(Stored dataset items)
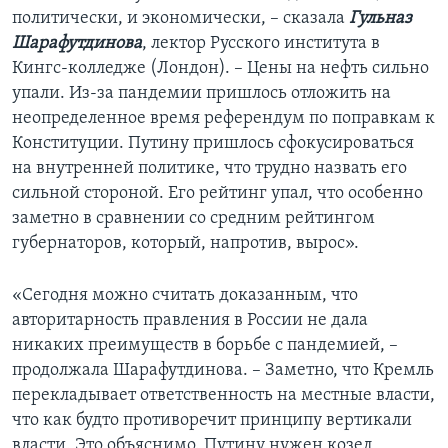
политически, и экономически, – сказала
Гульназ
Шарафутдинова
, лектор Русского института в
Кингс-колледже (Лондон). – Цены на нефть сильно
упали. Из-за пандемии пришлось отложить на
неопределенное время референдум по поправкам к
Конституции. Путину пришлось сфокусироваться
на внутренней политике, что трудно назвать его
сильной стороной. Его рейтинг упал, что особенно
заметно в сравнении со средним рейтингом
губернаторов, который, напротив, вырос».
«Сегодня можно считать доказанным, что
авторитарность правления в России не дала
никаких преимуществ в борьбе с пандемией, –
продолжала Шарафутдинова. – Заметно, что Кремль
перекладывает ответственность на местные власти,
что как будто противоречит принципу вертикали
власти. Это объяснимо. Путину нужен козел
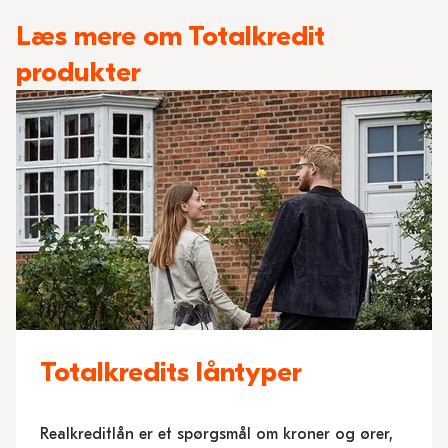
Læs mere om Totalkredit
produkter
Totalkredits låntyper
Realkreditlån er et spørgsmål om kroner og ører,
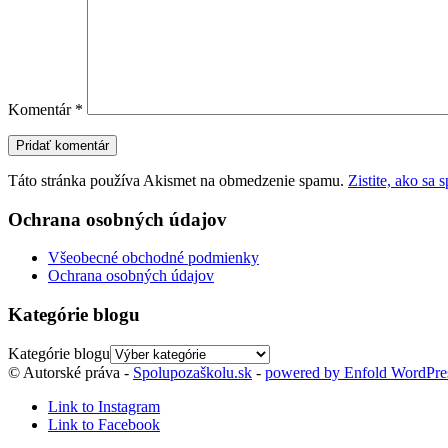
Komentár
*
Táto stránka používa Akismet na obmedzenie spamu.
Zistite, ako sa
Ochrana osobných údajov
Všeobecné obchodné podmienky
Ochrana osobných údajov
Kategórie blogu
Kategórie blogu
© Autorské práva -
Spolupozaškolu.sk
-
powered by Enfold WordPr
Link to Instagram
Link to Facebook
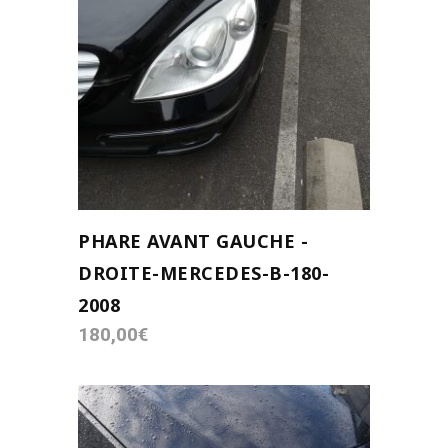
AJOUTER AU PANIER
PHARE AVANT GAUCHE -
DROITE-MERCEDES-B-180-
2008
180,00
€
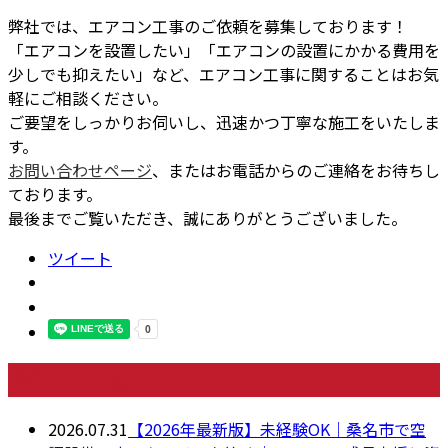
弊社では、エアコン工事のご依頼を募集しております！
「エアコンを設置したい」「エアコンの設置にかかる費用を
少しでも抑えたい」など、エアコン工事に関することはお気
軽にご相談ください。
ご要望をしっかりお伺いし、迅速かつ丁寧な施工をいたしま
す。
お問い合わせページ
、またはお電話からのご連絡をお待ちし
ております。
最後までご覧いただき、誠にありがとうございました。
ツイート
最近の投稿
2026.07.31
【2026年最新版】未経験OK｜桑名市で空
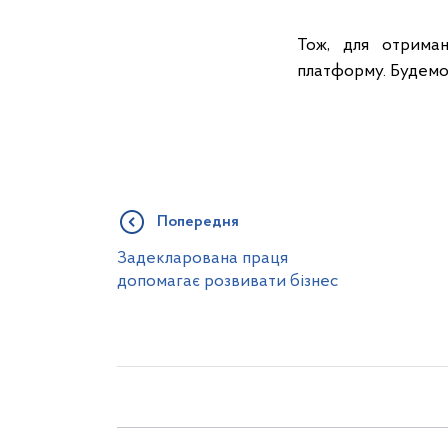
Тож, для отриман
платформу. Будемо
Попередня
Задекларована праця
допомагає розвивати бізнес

--- What to work on ---
Rewrite the text of the data above, substituting "Президенту" for every occurrence of "Путину" and leaving everything else unchanged. Leave the pictures out of your answer.

--- Exercise output ---
политически, и экономически, – сказала
Гульназ
Шарафутдинова
, лектор Русского института в
Кингс-колледже (Лондон). – Цены на нефть сильно
упали. Из-за пандемии пришлось отложить на
неопределенное время референдум по поправкам к
Конституции. Президенту пришлось сфокусироваться
на внутренней политике, что трудно назвать его
сильной стороной. Его рейтинг упал, что особенно
заметно в сравнении со средним рейтингом
губернаторов, который, напротив, вырос».
«Сегодня можно считать доказанным, что
авторитарность правления в России не дала
никаких преимуществ в борьбе с пандемией, –
продолжала Шарафутдинова. – Заметно, что Кремль
перекладывает ответственность на местные власти,
что как будто противоречит принципу вертикали
власти. Это объяснимо. Президенту нужен козел
Læs mere om Totalkredit
produkter
Totalkredits låntyper
Realkreditlån er et spørgsmål om kroner og ører,
Komentár
*
Táto stránka používa Akismet na obmedzenie spamu.
Zistite, ako sa
Ochrana osobných údajov
Všeobecné obchodné podmienky
Ochrana osobných údajov
Kategórie blogu
Kategórie blogu
© Autorské práva -
Spolupozaškolu.sk
-
powered by Enfold WordPr
Link to Instagram
Link to Facebook
AJOUTER AU PANIER
PHARE AVANT GAUCHE -
DROITE-MERCEDES-B-180-
2008
180,00
€
弊社では、エアコン工事のご依頼を募集しております！
「エアコンを設置したい」「エアコンの設置にかかる費用を
少しでも抑えたい」など、エアコン工事に関することはお気
軽にご相談ください。
ご要望をしっかりお伺いし、迅速かつ丁寧な施工をいたしま
す。
お問い合わせページ
、またはお電話からのご連絡をお待ちし
ております。
最後までご覧いただき、誠にありがとうございました。
ツイート
最近の投稿
2026.07.31
【2026年最新版】未経験OK｜桑名市で空
Тож, для отриман
платформу. Будемо
Попередня
Задекларована праця
допомагає розвивати бізнес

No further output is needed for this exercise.